# Extracted information:
□ □ □ □ □ □ □
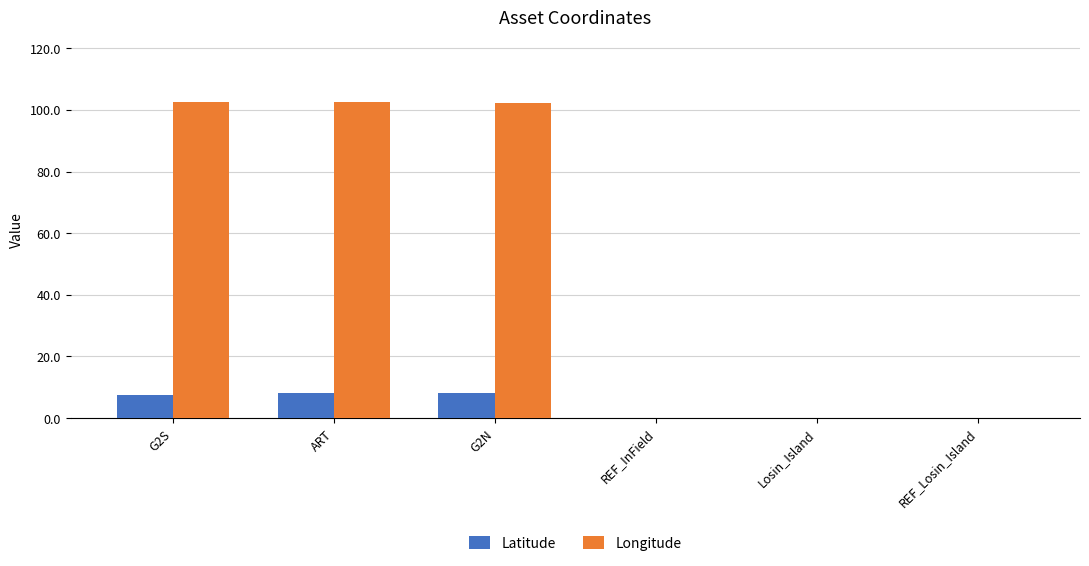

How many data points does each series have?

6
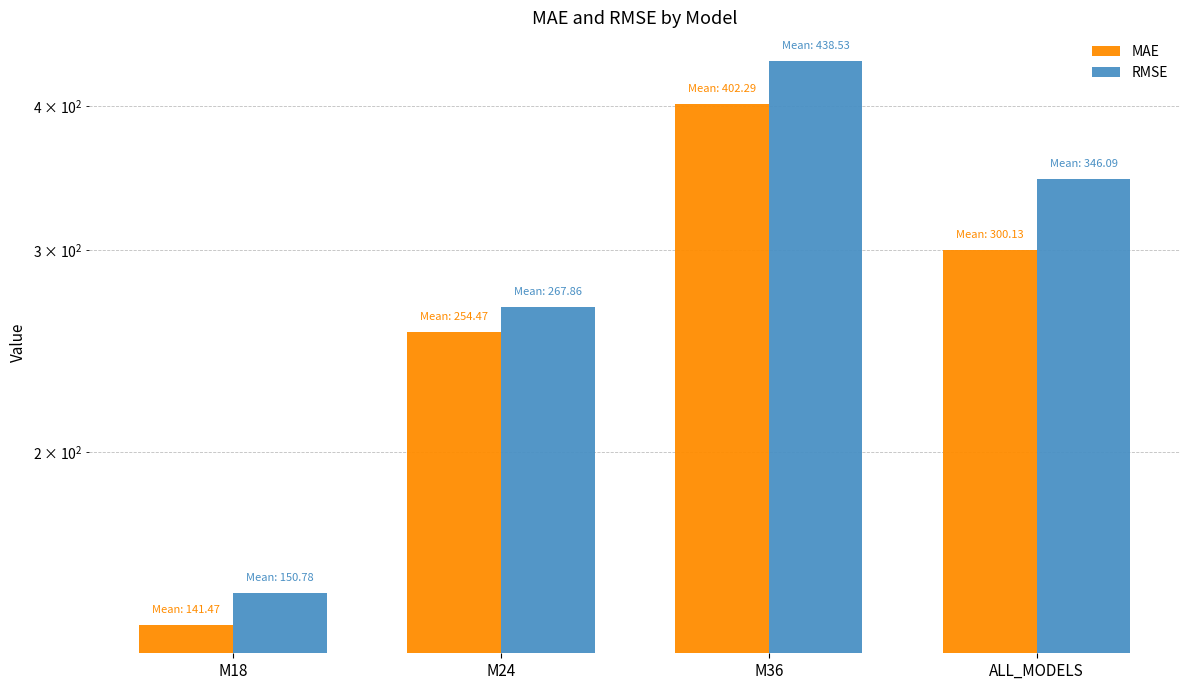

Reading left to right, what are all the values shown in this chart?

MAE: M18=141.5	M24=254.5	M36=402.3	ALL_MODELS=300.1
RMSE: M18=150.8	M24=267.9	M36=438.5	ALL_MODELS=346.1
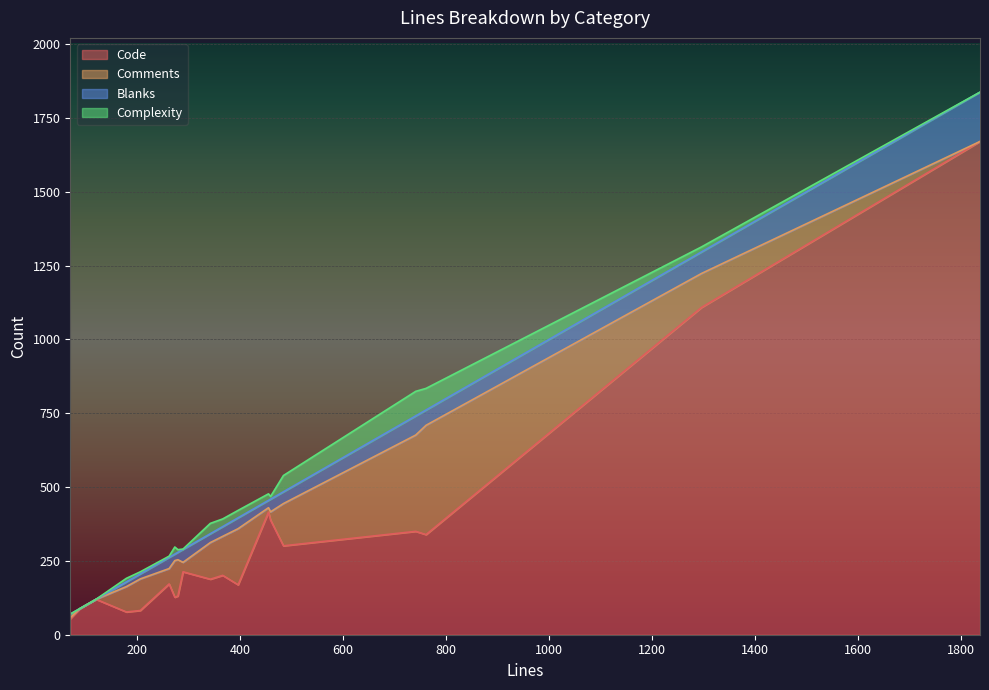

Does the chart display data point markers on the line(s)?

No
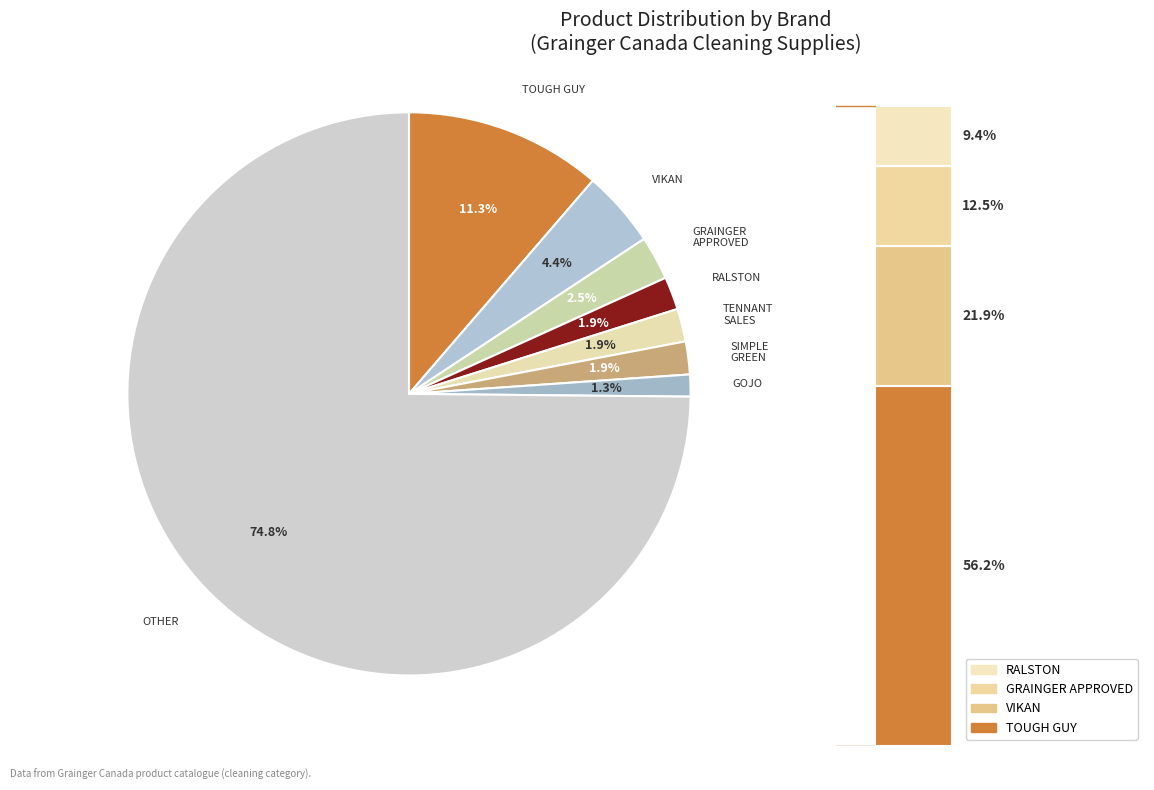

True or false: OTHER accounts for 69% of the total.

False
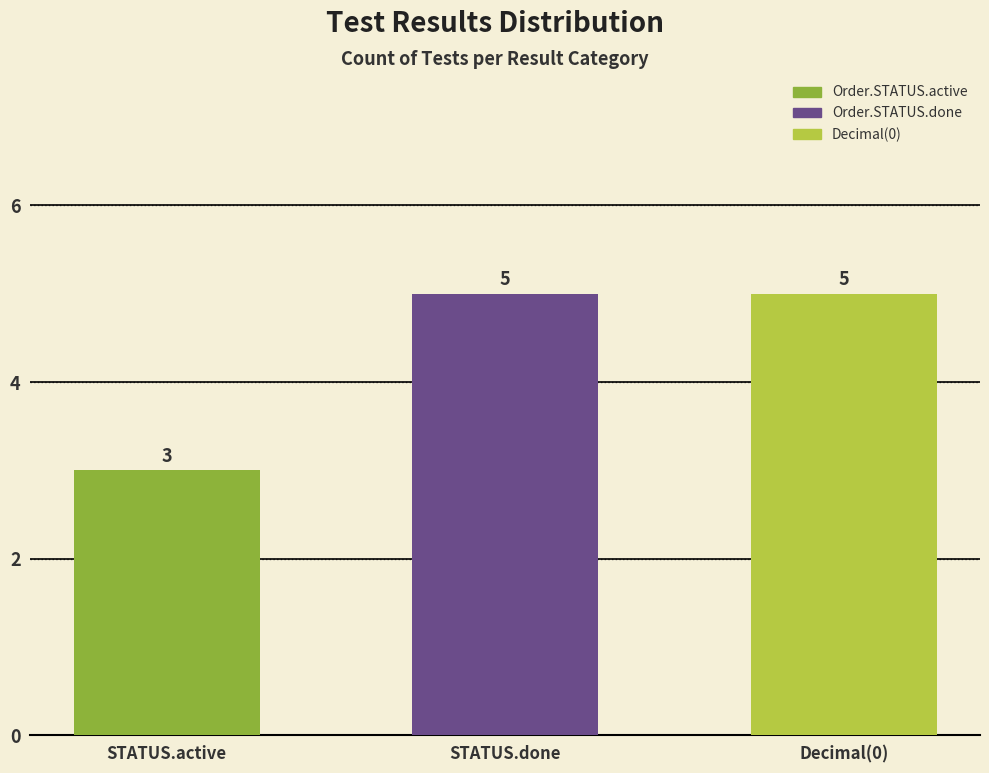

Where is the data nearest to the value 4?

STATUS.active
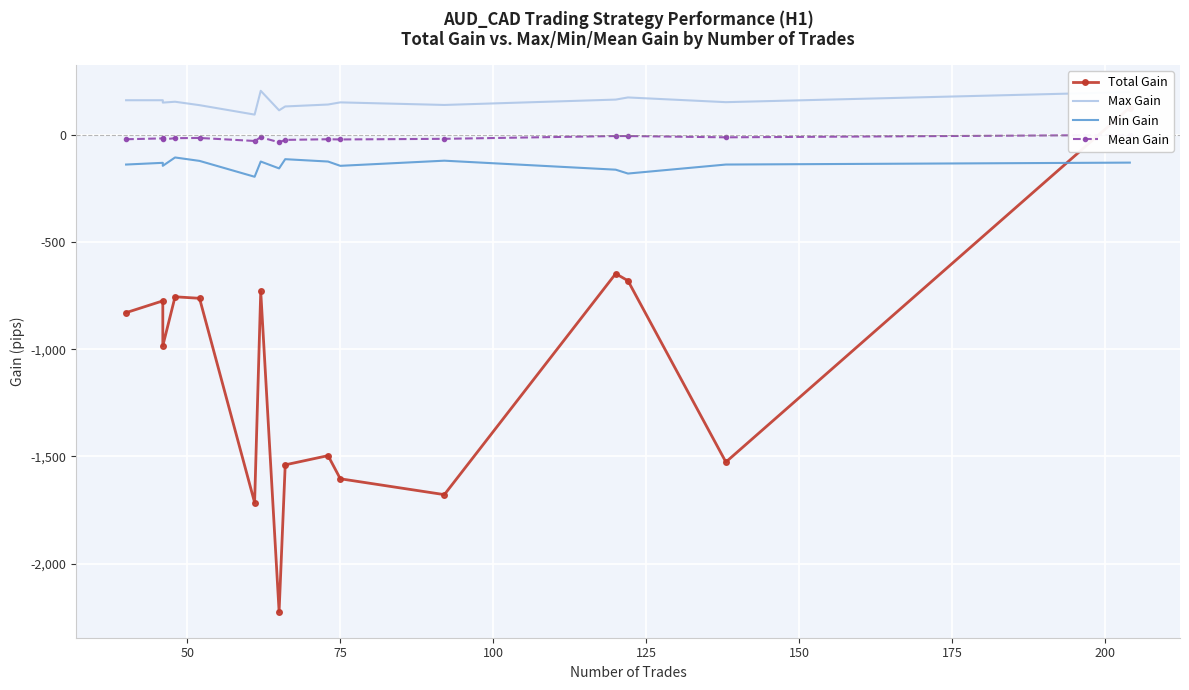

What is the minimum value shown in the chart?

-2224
□ □ □ □ □ □ □
# To do:
Identify each line in the entries above that contains the string "data" and copy every such line in full.

# Result of this exercise:
How many data points does each series have?
Does the chart display data point markers on the line(s)?
Where is the data nearest to the value 4?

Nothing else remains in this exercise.